As estrelas femininas são atrizes que passam a se confundir com os seus personagens e tiram proveito dos poderes de divas que representam, principalmente, quando mostram e usam o belo corpo e o rosto sublime. Estes são os dois suportes míticos mais importantes de uma estrela, visto que, a indústria das mídias sempre primou por lançar estrelas belas, deslumbrantes e famosas, assim como eram belos e deslumbrantes os deuses e heróis gregos e romanos. (MORIN, 1989, p. 37). Nota-se que “a estrela cede beleza à personagem e recebe dela virtudes morais”. Suas maquiagens valorizam o rosto impecável, as roupas são perfeitas, principalmente, por elas serem vestidas pelas melhores marcas. Morin (1989) ainda conta que a estrela é forçada a ter uma vida cinematográfica. Uma vida esplendorosa, ostentatória e cheia de luxo. E, toda estrela tem que estar associada a um público e a uma produção cultural. A sua relação com o público pode parecer familiar, pessoal, e, principalmente, espontânea, mas é resultado de um trabalho sério realizado pelos intermediários culturais que são os “agentes, publicitários, pessoal de marketing, promotores, fotógrafos (...) assistentes pessoais”, segundo Rojek (2008, p. 11-12). Assim, a estrela pertence aos seus fãs. Tal como acontecia com os “reis e os deuses, a estrela pertence mais aos fãs - admiradores - do que estes a ela”, conforme Morin (1989, p. 40). Este defende que os fãs

sempre esperam que as estrelas sejam simples como elas (identificação) e esplendorosas como em seus sonhos (projeção). Que estejam cercadas de cerimônias, espetáculos e que tenham uma vida de sonhos. Que vivam sobre o luxo e o consumo. Que tenham uma vida sem fronteiras e lúdica. (op. cit., 1989, p. 40). Com isso, a estrela torna-se parte do sistema mercadológico, passa a ter, ela mesma, um valor de mercado. É importante citar ainda que o espectador vive a vida da estrela e identifica-se com ela e, consequentemente, cria-se uma relação de oferta e demanda do produto estrela.

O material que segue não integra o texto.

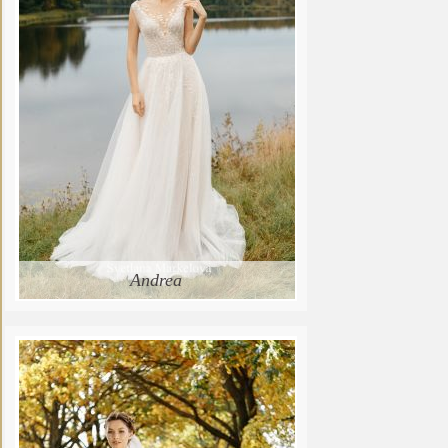
Andrea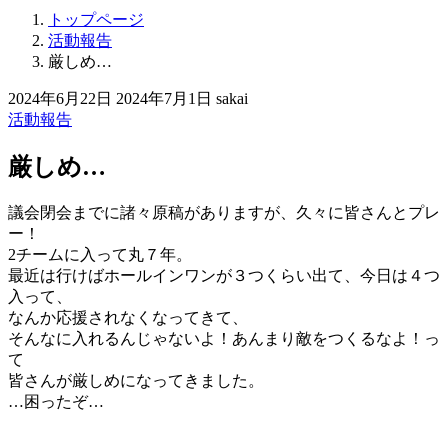
トップページ
活動報告
厳しめ…
2024年6月22日
2024年7月1日
sakai
活動報告
厳しめ…
議会閉会までに諸々原稿がありますが、久々に皆さんとプレ
ー！
2チームに入って丸７年。
最近は行けばホールインワンが３つくらい出て、今日は４つ
入って、
なんか応援されなくなってきて、
そんなに入れるんじゃないよ！あんまり敵をつくるなよ！っ
て
皆さんが厳しめになってきました。
…困ったぞ…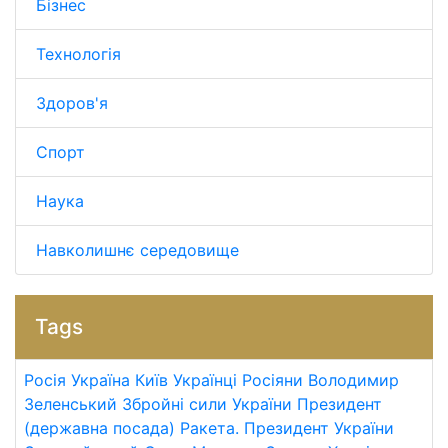
Бізнес
Технологія
Здоров'я
Спорт
Наука
Навколишнє середовище
Tags
Росія
Україна
Київ
Українці
Росіяни
Володимир
Зеленський
Збройні сили України
Президент
(державна посада)
Ракета.
Президент України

A vida privada-pública das estrelas tem sempre eficácia comercial, ou seja, publicitária. Além disso, a estrela não é apenas sujeito, mas também objeto de publicidade: ela apresenta perfumes, sabonetes etc., multiplicando-se assim sua utilidade comercial. A estrela é uma mercadoria total: não há um centímetro de seu corpo, uma fibra de sua alma ou uma recordação de sua vida que não possa ser lançada no mercado (...). A estrela é mercadoria de série, objeto de luxo e capital fonte de valor. (op. cit., 1989, p. 75)

O mercado transformou a estrela em um bem de consumo já que elas humanizam todo o processo de consumo dos produtos. Por isso, a estrela guia os consumidores de estrelas ao consumismo imitativo como cita Rojek (2008, p. 38). Essas estrelas são ao mesmo tempo “mercadoria de série, objeto de luxo e capital fonte de valor”, conforme Morin (1989, p. 76). Mas, o autor afirma ainda que “ouro e estrelas são duas potências míticas que atraem febrilmente e fixam todas as ambições humanas”. (op. cit., 1989, p. 76). Por este motivo, as estrelas são usadas como estratégia nas campanhas publicitárias das marcas. Nota-se que é bastante comum a utilização de estrelas nas propagandas televisivas e em peças impressas de um jornal, catálogos, revistas, entre outros meios de comunicação de massa. Que motivo leva as marcas a utilizar estrelas nas suas campanhas publicitárias? Trata-se de uma estratégia publicitária que utiliza a imagem da estrela e se vale do imaginário mítico relacionado a ela para criar entre os consumidores um conceito associado ao mundo do luxo, da riqueza, do poder, da sofisticação, agregando maior credibilidade à marca.